Part of Lesson Plan: Personal and Media Bias
Activity Overview / Details
By assuming the role of a political marketer, students will learn about a specific piece of legislation or important governmental policy, including historical context, arguments for and against, and ultimate impact. Students will also understand the impact of word choice in constructing a persuasive argument, as well as the impact of modern marketing techniques on citizens’ knowledge about issues.
Student Handout: What Difference Does A Name Make?
Remind students of what Frank Luntz does:
“Frank Luntz doesn’t do issues, he does language around issues. He figures out what words will best sell an issue and he polls them and he tests them and he focus groups them and he comes up, issue by issue, with how to talk about it and how not to talk about it.”
Then tell students that they are each going to become a political strategist like Frank Luntz, but without using focus groups. Also let them know that each will be assigned a specific policy or piece of legislation to “wordsmith.”
Help students practice what their process might be like by discussing two phrases that Luntz introduced into debates over U.S. policies: “Global Warming” became “Climate Change” “Estate Tax” became “Death Tax”. Ask students to consider: Is the phrase truthful or does it mask the content of the policy or legislation? Which target audiences are likely to see the phrase as accurate? Which target audiences are likely to see the phrase as misleading?
Divide students into small groups (three to four). Decide ahead of time whether every group will work on the same issue or whether each group will be assigned a different issue. Choose the policies or pieces of legislation you will assign according to what you are covering in your core curriculum. For example, if you are studying pre-Civil War America, you might assign students to examine the Homestead Act (1862).
Other options that would work well for this exercise might include (but are not limited to):
Pre-Civil War Monroe Doctrine (1823) Emancipation Proclamation (1863)
1900-1945 Selective Service Act (1917) Sedition Act (1918) Prohibition (1920-1933) Emergency Quota (Johnson) Act (1921) Social Security Act (1935)
1946-1979 Internal Security (McCarran) Act (1950) Peace Corps (founded 1961) Voting Rights Act (1965) Affirmative Action (1970s) Equal Rights Amendment (approved by Congress and sent to states for ratification 1972)

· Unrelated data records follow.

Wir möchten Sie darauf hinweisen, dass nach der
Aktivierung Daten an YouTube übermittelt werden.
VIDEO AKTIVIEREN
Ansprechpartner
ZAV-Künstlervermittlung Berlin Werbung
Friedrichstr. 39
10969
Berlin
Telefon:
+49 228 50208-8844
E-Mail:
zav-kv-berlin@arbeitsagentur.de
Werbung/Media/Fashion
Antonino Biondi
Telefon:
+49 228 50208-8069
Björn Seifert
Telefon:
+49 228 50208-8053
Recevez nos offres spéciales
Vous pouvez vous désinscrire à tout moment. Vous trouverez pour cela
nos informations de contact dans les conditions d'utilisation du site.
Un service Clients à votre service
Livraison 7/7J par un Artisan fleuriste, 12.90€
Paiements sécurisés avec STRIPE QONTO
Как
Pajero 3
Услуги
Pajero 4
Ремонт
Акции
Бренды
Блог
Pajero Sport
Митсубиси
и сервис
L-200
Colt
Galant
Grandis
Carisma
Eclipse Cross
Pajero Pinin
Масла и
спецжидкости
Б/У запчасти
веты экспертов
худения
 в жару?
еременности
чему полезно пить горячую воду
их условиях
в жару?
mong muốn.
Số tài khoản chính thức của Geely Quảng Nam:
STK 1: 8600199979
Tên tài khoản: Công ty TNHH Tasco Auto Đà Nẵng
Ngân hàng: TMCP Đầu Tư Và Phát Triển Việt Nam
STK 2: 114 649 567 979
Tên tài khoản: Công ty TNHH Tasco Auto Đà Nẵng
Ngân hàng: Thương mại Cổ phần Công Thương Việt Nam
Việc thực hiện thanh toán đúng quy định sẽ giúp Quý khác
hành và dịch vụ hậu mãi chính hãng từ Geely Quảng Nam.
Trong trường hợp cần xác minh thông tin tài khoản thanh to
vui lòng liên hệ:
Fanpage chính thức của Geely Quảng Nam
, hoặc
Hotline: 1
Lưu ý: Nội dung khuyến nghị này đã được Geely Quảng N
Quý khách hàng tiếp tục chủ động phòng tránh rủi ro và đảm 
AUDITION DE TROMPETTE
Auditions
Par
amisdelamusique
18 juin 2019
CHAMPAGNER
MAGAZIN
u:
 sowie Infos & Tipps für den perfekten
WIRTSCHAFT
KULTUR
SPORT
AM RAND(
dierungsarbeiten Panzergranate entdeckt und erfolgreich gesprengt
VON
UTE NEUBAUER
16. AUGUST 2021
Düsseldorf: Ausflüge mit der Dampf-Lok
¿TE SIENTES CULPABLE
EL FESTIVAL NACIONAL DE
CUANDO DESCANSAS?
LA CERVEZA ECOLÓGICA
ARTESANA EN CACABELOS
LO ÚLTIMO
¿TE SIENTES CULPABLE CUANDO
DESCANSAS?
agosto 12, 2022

1980-Current Patriot Act (2002) Clear Skies Initiative (2002) No Child Left Behind (2002)
Students should research the policy or Act they have been assigned so that they know enough about the topic to answer the questions on the Student Handout included in this guide. You may wish to distribute two copies of the Handout to each student –one for notes and one for the final copy to be turned in at the end of the lesson.
Once students are clear about the historical facts, they might divide responsibilities and brainstorm how different demographic groups might re-craft the name of the Act or policy. For example, white settlers who were eligible to get land from the Homestead Act would likely want to keep the title, but Native American tribes whose land was confiscated for those settlers might prefer a title like “Indian Displacement Act.” In addition, Ranchers who saw the potential of farmers controlling the land as an infringement on their rights to open-range grazing might opt for something like the “Farming Rights Extension Act” or the “Anti-Grazing Act.”
Let students know that they will be asked to present their final recommendations in a video or multi-media presentation on whether to keep or change the name to the rest of the class, and that every group member must be involved in that presentation.